Copy word for word, please, the lines of the entries below running from the one containing "mg/l | | Brachydanio rerio |" to the one containing "INFO CARE SDS", both ends included.

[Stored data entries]
▽

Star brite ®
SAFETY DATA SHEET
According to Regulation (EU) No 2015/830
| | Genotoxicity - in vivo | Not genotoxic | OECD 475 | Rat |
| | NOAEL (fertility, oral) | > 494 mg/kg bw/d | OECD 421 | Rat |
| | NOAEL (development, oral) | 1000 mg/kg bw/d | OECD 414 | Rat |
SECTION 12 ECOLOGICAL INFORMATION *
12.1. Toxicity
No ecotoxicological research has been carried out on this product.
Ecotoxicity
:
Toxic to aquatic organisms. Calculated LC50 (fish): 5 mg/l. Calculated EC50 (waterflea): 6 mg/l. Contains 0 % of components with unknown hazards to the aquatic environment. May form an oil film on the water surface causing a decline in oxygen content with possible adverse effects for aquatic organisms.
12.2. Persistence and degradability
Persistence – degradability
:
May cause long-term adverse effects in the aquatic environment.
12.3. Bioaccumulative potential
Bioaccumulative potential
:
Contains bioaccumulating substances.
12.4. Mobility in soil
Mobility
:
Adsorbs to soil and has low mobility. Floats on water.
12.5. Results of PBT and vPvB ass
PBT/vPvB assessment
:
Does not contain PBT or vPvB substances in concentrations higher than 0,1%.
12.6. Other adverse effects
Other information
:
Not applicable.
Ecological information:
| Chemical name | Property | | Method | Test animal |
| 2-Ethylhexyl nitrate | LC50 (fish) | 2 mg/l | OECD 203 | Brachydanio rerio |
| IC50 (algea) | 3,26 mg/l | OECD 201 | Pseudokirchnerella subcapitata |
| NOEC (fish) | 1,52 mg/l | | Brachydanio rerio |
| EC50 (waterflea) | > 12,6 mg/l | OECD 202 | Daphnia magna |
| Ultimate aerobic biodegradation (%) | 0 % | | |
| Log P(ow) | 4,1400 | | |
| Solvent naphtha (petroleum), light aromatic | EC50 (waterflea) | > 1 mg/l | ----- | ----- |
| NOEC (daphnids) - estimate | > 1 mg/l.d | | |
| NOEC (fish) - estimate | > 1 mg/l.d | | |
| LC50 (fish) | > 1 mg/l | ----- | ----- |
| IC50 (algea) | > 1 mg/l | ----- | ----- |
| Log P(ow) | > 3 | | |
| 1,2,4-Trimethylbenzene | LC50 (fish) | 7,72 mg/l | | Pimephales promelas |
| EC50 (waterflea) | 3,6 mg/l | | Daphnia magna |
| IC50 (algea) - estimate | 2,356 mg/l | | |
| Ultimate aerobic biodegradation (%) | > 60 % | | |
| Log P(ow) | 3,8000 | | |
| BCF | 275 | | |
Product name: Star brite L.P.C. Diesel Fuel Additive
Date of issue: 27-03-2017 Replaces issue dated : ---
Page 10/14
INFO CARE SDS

△
▽

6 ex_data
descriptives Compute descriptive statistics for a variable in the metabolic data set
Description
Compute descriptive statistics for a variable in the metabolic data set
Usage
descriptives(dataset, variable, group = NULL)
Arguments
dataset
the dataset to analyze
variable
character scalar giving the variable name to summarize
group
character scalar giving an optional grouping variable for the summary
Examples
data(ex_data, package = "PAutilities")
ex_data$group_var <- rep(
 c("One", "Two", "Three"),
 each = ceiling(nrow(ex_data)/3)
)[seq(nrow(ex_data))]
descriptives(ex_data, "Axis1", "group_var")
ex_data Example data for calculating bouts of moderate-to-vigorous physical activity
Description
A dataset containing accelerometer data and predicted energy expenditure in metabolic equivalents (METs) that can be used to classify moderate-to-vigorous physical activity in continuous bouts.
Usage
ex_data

△
▽

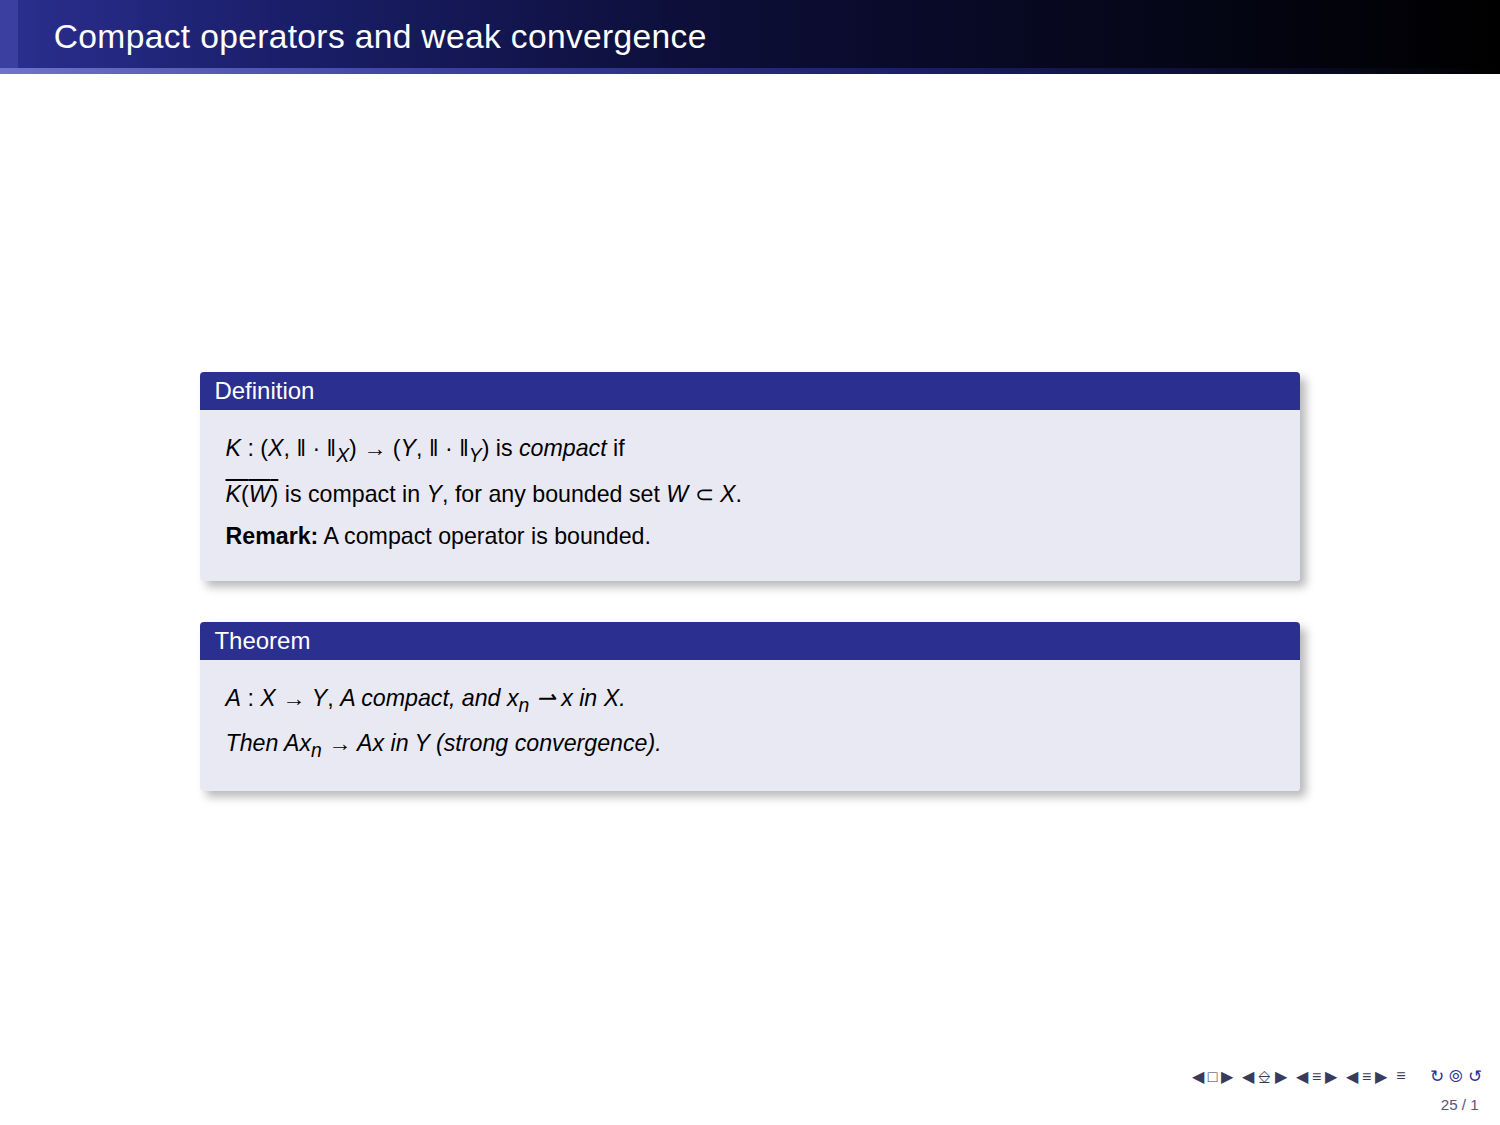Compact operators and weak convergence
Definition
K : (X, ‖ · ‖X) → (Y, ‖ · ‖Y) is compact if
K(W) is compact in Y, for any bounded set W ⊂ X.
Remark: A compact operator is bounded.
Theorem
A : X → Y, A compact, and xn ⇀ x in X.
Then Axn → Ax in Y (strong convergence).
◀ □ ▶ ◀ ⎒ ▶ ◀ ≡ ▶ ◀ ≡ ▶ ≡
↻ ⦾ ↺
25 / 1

△

▶ [Written solution]:
| NOEC (fish) | 1,52 mg/l | | Brachydanio rerio |
| EC50 (waterflea) | > 12,6 mg/l | OECD 202 | Daphnia magna |
| Ultimate aerobic biodegradation (%) | 0 % | | |
| Log P(ow) | 4,1400 | | |
| Solvent naphtha (petroleum), light aromatic | EC50 (waterflea) | > 1 mg/l | ----- | ----- |
| NOEC (daphnids) - estimate | > 1 mg/l.d | | |
| NOEC (fish) - estimate | > 1 mg/l.d | | |
| LC50 (fish) | > 1 mg/l | ----- | ----- |
| IC50 (algea) | > 1 mg/l | ----- | ----- |
| Log P(ow) | > 3 | | |
| 1,2,4-Trimethylbenzene | LC50 (fish) | 7,72 mg/l | | Pimephales promelas |
| EC50 (waterflea) | 3,6 mg/l | | Daphnia magna |
| IC50 (algea) - estimate | 2,356 mg/l | | |
| Ultimate aerobic biodegradation (%) | > 60 % | | |
| Log P(ow) | 3,8000 | | |
| BCF | 275 | | |
Product name: Star brite L.P.C. Diesel Fuel Additive
Date of issue: 27-03-2017 Replaces issue dated : ---
Page 10/14
INFO CARE SDS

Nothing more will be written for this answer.